## Task directions
Can you return the records below exactly as they stand, but only from the first line through the one with "Project 2 will"?

Stored data entries
.....
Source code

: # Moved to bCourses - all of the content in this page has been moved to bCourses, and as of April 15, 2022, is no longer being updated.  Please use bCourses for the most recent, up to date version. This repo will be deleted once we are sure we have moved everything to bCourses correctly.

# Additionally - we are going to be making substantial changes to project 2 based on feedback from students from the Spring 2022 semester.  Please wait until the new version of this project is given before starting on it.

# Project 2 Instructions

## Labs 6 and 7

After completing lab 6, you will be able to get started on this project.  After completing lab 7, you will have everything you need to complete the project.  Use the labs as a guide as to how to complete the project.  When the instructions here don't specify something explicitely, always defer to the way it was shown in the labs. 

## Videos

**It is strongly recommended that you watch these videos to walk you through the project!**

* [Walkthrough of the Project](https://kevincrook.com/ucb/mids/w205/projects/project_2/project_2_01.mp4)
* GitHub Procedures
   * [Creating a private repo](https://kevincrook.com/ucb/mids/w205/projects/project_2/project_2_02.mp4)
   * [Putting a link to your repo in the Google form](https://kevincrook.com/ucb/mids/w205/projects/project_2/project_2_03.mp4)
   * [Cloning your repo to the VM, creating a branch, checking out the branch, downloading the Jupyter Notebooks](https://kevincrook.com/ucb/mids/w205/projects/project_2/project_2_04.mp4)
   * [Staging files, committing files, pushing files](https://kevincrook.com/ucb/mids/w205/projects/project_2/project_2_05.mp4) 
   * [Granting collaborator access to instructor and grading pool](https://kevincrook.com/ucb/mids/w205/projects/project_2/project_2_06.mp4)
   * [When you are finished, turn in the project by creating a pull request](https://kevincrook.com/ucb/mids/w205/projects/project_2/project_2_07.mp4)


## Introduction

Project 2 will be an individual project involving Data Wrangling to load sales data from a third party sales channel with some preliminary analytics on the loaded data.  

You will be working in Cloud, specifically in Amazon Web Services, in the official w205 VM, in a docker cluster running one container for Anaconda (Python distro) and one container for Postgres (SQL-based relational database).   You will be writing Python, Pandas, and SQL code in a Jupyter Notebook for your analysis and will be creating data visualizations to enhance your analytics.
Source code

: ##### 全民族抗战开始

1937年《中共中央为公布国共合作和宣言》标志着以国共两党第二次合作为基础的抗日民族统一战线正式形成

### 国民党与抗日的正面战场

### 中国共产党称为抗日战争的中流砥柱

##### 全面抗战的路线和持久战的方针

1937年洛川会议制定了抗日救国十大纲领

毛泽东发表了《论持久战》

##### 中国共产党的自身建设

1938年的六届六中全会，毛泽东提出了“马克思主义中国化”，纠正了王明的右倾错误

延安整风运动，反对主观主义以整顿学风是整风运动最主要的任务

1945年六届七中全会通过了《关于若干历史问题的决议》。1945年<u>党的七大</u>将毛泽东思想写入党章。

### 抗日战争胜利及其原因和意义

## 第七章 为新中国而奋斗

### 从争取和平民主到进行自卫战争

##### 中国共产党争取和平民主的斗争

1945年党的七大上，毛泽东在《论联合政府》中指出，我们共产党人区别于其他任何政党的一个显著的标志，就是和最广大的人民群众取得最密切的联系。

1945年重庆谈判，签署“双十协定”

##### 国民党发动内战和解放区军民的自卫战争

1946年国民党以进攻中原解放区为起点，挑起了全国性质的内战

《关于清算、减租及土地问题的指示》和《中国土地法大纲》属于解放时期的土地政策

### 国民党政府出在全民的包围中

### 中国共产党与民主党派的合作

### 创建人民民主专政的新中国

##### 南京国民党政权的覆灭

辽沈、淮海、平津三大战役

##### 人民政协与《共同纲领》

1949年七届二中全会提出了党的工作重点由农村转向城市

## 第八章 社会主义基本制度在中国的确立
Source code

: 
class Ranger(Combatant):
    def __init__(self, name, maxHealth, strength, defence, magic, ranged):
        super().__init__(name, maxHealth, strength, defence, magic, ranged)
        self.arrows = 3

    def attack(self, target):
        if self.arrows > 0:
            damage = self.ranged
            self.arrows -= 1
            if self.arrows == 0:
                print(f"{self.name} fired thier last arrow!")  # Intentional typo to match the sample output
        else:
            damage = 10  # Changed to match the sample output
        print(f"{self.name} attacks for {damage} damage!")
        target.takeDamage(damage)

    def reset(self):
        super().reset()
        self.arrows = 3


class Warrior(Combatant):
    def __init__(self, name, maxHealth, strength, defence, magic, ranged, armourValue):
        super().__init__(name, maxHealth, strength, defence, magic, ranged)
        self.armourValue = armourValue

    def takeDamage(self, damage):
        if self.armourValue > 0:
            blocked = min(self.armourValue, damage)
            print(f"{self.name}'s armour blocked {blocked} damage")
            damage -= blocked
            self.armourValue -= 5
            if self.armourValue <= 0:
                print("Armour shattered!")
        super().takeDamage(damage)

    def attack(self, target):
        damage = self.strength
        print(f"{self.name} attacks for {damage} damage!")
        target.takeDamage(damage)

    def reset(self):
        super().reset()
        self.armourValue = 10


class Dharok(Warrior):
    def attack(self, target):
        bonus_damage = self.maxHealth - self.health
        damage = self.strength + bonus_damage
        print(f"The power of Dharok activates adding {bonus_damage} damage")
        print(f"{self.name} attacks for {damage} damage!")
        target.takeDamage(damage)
.....
## Task result
Source code

: # Moved to bCourses - all of the content in this page has been moved to bCourses, and as of April 15, 2022, is no longer being updated.  Please use bCourses for the most recent, up to date version. This repo will be deleted once we are sure we have moved everything to bCourses correctly.

# Additionally - we are going to be making substantial changes to project 2 based on feedback from students from the Spring 2022 semester.  Please wait until the new version of this project is given before starting on it.

# Project 2 Instructions

## Labs 6 and 7

After completing lab 6, you will be able to get started on this project.  After completing lab 7, you will have everything you need to complete the project.  Use the labs as a guide as to how to complete the project.  When the instructions here don't specify something explicitely, always defer to the way it was shown in the labs. 

## Videos

**It is strongly recommended that you watch these videos to walk you through the project!**

* [Walkthrough of the Project](https://kevincrook.com/ucb/mids/w205/projects/project_2/project_2_01.mp4)
* GitHub Procedures
   * [Creating a private repo](https://kevincrook.com/ucb/mids/w205/projects/project_2/project_2_02.mp4)
   * [Putting a link to your repo in the Google form](https://kevincrook.com/ucb/mids/w205/projects/project_2/project_2_03.mp4)
   * [Cloning your repo to the VM, creating a branch, checking out the branch, downloading the Jupyter Notebooks](https://kevincrook.com/ucb/mids/w205/projects/project_2/project_2_04.mp4)
   * [Staging files, committing files, pushing files](https://kevincrook.com/ucb/mids/w205/projects/project_2/project_2_05.mp4) 
   * [Granting collaborator access to instructor and grading pool](https://kevincrook.com/ucb/mids/w205/projects/project_2/project_2_06.mp4)
   * [When you are finished, turn in the project by creating a pull request](https://kevincrook.com/ucb/mids/w205/projects/project_2/project_2_07.mp4)


## Introduction

Project 2 will be an individual project involving Data Wrangling to load sales data from a third party sales channel with some preliminary analytics on the loaded data.  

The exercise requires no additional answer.